In tribute to the end of The Season, I thought I’d share a story from one of the weddings I went to this summer.
What I did not find on this trip was a tall, handsome Dutchman. Shame. What I did find however was just as typical of the awesomeness of a L’Abri wedding.
So, a week or so out from the blissful occasion, I get a facebook message from a friend I met in Switzerland, whom I haven’t really heard from since our days at L’Abri, saying how she knows it’s last minute, but she’d like to invite me to her wedding and would love to see me, that Erin and Emily and Jon and George and Eileen and Charlie and Beth were gonna be there. Wow!
Knoxville. I’ve never been to Knoxville. Fun. And to get to see so many people! So I look at plane tickets. Impossible. So I google driving directions. Hmmmm, 13 hours. That’s not so bad. It’s just like driving to the other side of Texas. I can totally do that.
So I pack my bags, download audiobooks from the library, and head East. I have friends in Little Rock, otherwise, not even a professional reading of The Picture of Dorian Grey could have kept me sane for 13 straight hours. And so Friday night I’m in Little Rock, watching extended versions of Harry Potter, enjoying free, and not fast, food, and a nice long shower.
I go to bed and wake early. And then it hits me like a punch in the gut: a vivid image of my brown, cotton dress hanging on the closet door… in my bedroom… in Texas. Good God, I forgot my dress! My beautiful, brown dress; the one with pockets that give a girl freedom from cumbersome hand bags.
Oh. My. Great. Goodness.
Well, seeing as I’ve only packed shorts and tee shirts (and cute orange dancing flats to go with my not-here dress), I’m more or less down to two options: find a dress in Knoxville or die trying. Or go in shorts and borrow someone’s tie to dress up my T-shirt… and hope there’s an open bar. Okay, three options.
Google to the rescue. I search for “shopping” nearby the venue for the wedding, and I find a cluster of red dots. Looks promising. It’s a good thing I’m up early. I’m off.

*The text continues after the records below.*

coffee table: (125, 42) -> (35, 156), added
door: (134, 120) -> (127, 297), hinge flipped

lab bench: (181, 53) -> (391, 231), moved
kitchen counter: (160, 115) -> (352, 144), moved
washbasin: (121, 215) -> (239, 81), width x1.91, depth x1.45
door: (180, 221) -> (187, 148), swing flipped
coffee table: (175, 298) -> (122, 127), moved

Dorian Grey keeps me company until Memphis and again until Nashville where I cling to fantastic blues and jazz and bluegrass gospel. Entering the hills of Tennessee is elating. Oh glorious nature! And everyone kindly makes me feel at home going 80 in a 55. Beautiful.

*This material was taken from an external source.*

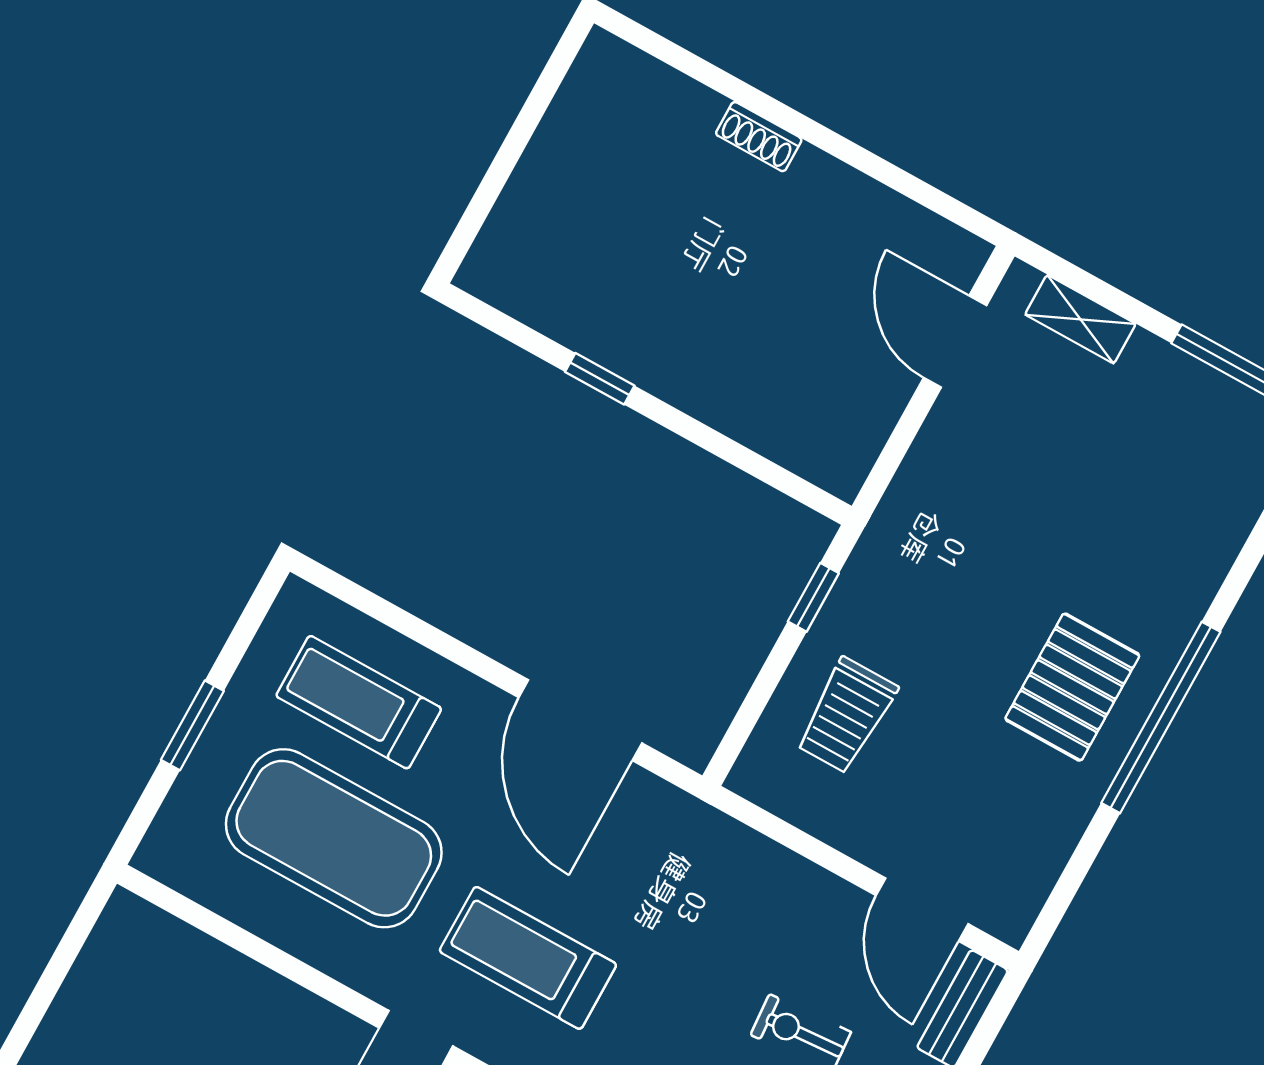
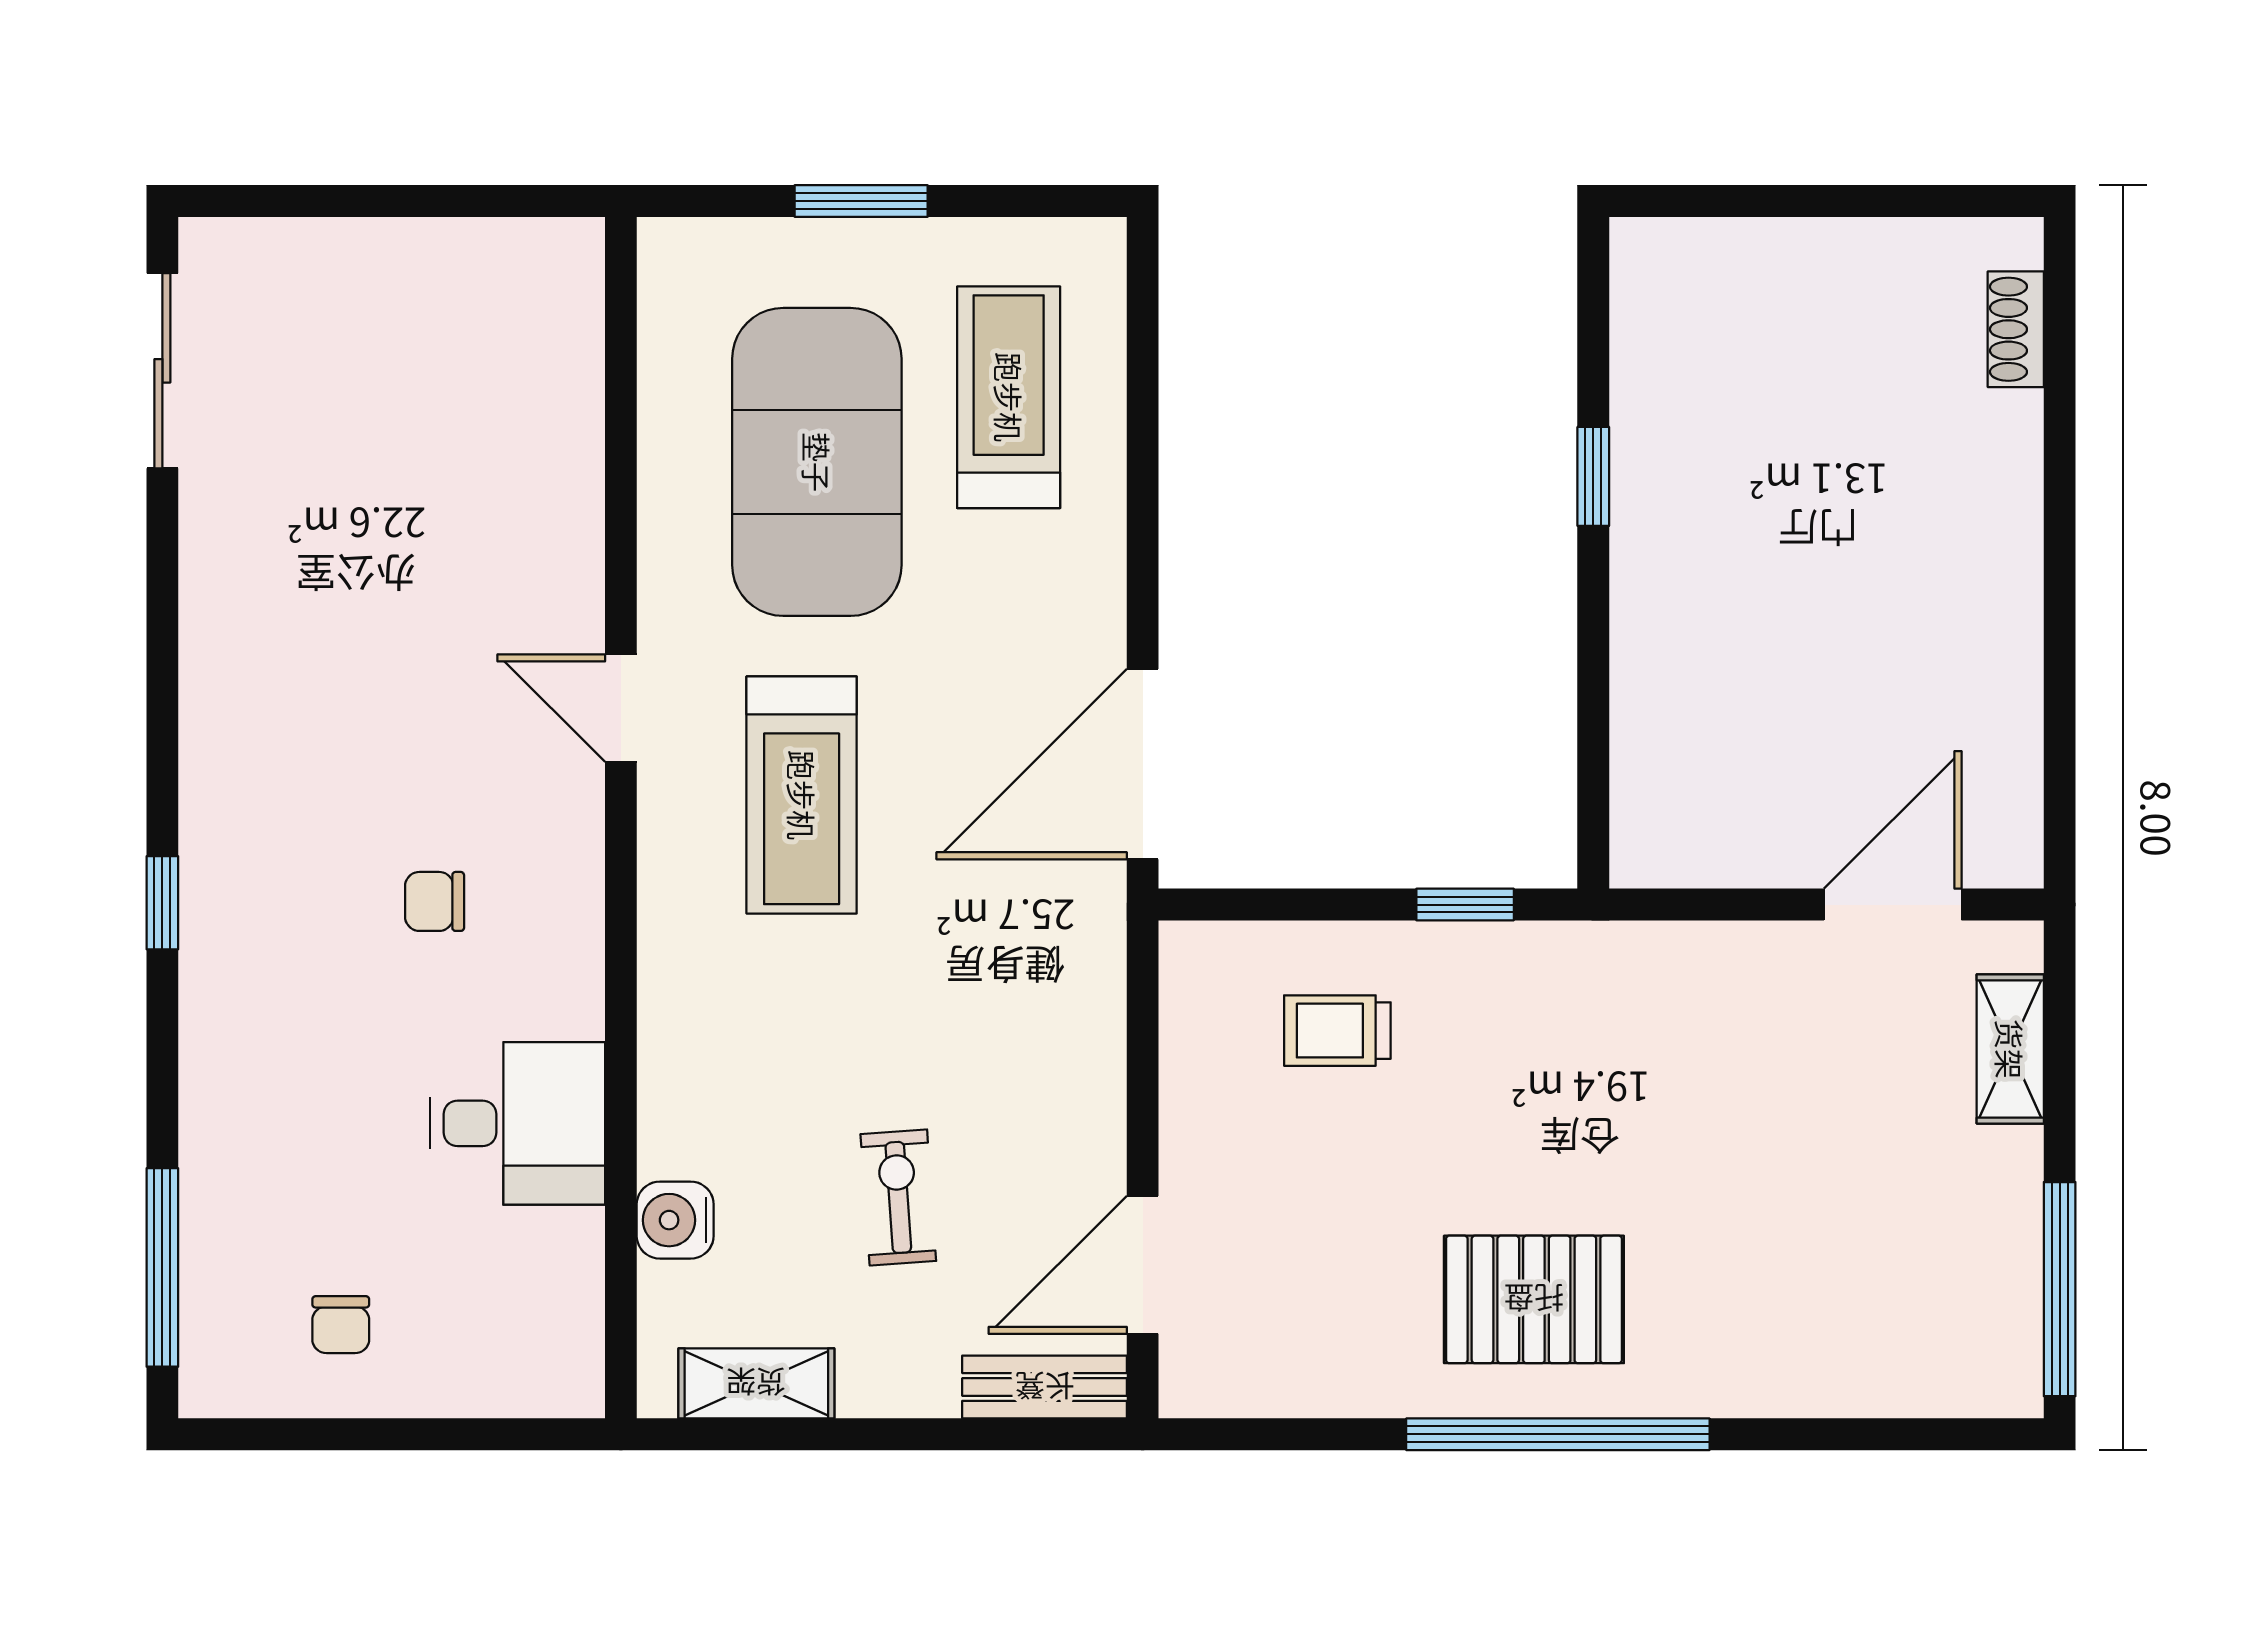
shoe rack: (759, 137) -> (2016, 329), moved
trolley: (846, 716) -> (1337, 1031), width x0.73, depth x0.72
door: (580, 720) -> (1143, 764), moved
treadmill: (528, 958) -> (802, 795), turned 180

And helpful. I’m making great time, which is fortunate because you lose an hour going East. The sound of my GPS lady breaks the now silence. I obey her orders and keep my eyes peeled for the shopping strip.
it’s more like
Food, though usually a comfort, does nothing for the nervous feeling in my stomach. I look up and down the street. It isn’t looking promising. One of Anne Lamott’s two prayers escapes my lips in a whisper. Helpmehelpmehelpme.
Like a beacon of light out my driver’s side window I spot a thrift store! Oh Lord, give me favor in this thrift store. An hour before the ceremony is scheduled to commence, I pull into a parking space in front of the thrift store, determined to purchase any dress that will fit me.

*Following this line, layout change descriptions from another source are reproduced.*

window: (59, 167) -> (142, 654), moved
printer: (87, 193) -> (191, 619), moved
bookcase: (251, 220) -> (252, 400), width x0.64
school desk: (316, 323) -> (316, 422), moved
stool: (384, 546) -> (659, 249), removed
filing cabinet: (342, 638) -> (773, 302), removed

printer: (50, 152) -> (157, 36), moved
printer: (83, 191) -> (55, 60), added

Hello! Welcome to… wherever I am. Nervous half-smile and nod. Sifting. Sorting. Too big. Too small. Too what the mother-in-law wears to the wedding (okay, so not any dress that’ll fit). But there’s one. White poka-dots over pale yellow, green and green vertical stripes that I think washes me out a bit, but a cute cut, light-weight, good for dancing, and fits like a glove. Sigh. If I ever saw the sun these doctoral days, the paleness of the dress wouldn’t clash with my paleness. Alas.
“Will that be all for you?”
“Yes, thank you.”
“Do you need a bag?”
“Erm, no. But I have a favor to ask.”
“I’d like to wear this out… Could you help me zip it up?”
“No problem, girl! I used to work at Victoria’s Secret.”
With half an hour to spare and the venue only 10 minutes away, I’m off praying Anne Lamott’s other prayer: Thankyouthankyouthankyou.
Freshening up as much as I can behind the open trunk of my car—for I now have added thrift-store smell to road-trip smell—I’m thankful yet again, for my orange flats work perfectly with my newly-acquired $8 answer to prayer, and I walk toward the beautiful chapel-turned theater. There are my dear friends. (There is an open bar!) And now the real fun and adventure begin: catching up with kindred spirited friends, dancing the night away, and wishing our newlyweds a happily ever after in our Lord.
Here ends the story of my thrift store dress, potluck dinner, L’Abri wedding road trip extravaganza.